TASK BRIEF –
For the listing below, give the number of lines in which "Arbeitsfläche" occurs. Add nothing.

☆ ☆ ☆

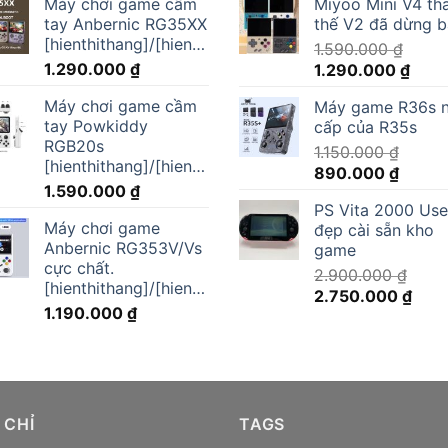
Máy chơi game cầm
Miyoo Mini V4 th
tay Anbernic RG35XX
thế V2 đã dừng 
[hienthithang]/[hienthinam]
1.590.000
₫
1.290.000
₫
Giá
Giá
1.290.000
₫
gốc
hiện
Máy chơi game cầm
Máy game R36s 
là:
tại
tay Powkiddy
cấp của R35s
1.590.000 ₫.
là:
RGB20s
1.150.000
₫
1.290
[hienthithang]/[hienthinam]
Giá
Giá
890.000
₫
1.590.000
₫
gốc
hiện
PS Vita 2000 Us
là:
tại
Máy chơi game
đẹp cài sẵn kho
1.150.000 ₫.
là:
Anbernic RG353V/Vs
game
890.00
cực chất.
2.900.000
₫
[hienthithang]/[hienthinam]
Giá
Giá
2.750.000
₫
1.190.000
₫
gốc
hiện
là:
tại
2.900.000 ₫.
là:
2.75
 CHỈ
TAGS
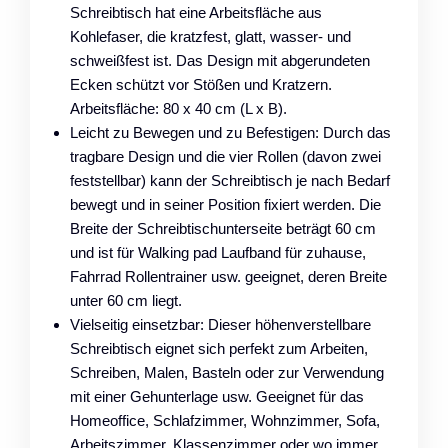
Schreibtisch hat eine Arbeitsfläche aus
Kohlefaser, die kratzfest, glatt, wasser- und
schweißfest ist. Das Design mit abgerundeten
Ecken schützt vor Stößen und Kratzern.
Arbeitsfläche: 80 x 40 cm (L x B).
Leicht zu Bewegen und zu Befestigen: Durch das
tragbare Design und die vier Rollen (davon zwei
feststellbar) kann der Schreibtisch je nach Bedarf
bewegt und in seiner Position fixiert werden. Die
Breite der Schreibtischunterseite beträgt 60 cm
und ist für Walking pad Laufband für zuhause,
Fahrrad Rollentrainer usw. geeignet, deren Breite
unter 60 cm liegt.
Vielseitig einsetzbar: Dieser höhenverstellbare
Schreibtisch eignet sich perfekt zum Arbeiten,
Schreiben, Malen, Basteln oder zur Verwendung
mit einer Gehunterlage usw. Geeignet für das
Homeoffice, Schlafzimmer, Wohnzimmer, Sofa,
Arbeitszimmer, Klassenzimmer oder wo immer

☆ ☆ ☆

EXERCISE SOLUTION –
2